LISTED RECORDS Block Start

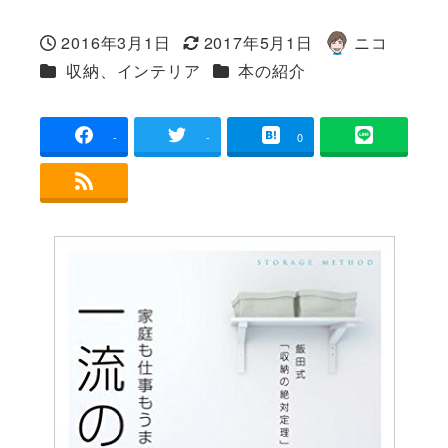
2016年3月1日
2017年5月1日
ニコ
投稿日
更新日
著
カテゴリー
カテゴリー
収納、インテリア
本の紹介
者
-
-
0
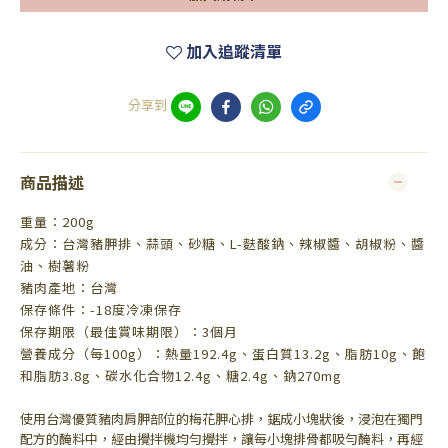
加入追蹤清單
分享到
商品描述
重量：200g
成分：台灣豬胛排、蒜頭、砂糖、L-麩酸鈉、辣椒醬、胡椒粉、醬
油、樹薯粉
豬肉產地：台灣
保存條件：-18度冷凍保存
保存期限（最佳賞味期限）：3個月
營養成分（每100g）：熱量192.4g、蛋白質13.2g、脂肪10g、飽
和脂肪3.8g、碳水化合物12.4g、糖2.4g、鈉270mg
使用台灣優質豬肉肩胛部位的梅花胛心排，鋸成小塊狀後，浸泡在獨門
配方的醃料中，經由攪拌機均勻攪拌，讓每小塊排骨都吸勻醃料，再經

LISTED RECORDS Block End

YOUR GOAL: In the copy, include every line of the records exactly and none of the images.

EXPECTED OUTPUT:
2016年3月1日
2017年5月1日
ニコ
投稿日
更新日
著
カテゴリー
カテゴリー
収納、インテリア
本の紹介
者
-
-
0
加入追蹤清單
分享到
商品描述
重量：200g
成分：台灣豬胛排、蒜頭、砂糖、L-麩酸鈉、辣椒醬、胡椒粉、醬
油、樹薯粉
豬肉產地：台灣
保存條件：-18度冷凍保存
保存期限（最佳賞味期限）：3個月
營養成分（每100g）：熱量192.4g、蛋白質13.2g、脂肪10g、飽
和脂肪3.8g、碳水化合物12.4g、糖2.4g、鈉270mg
使用台灣優質豬肉肩胛部位的梅花胛心排，鋸成小塊狀後，浸泡在獨門
配方的醃料中，經由攪拌機均勻攪拌，讓每小塊排骨都吸勻醃料，再經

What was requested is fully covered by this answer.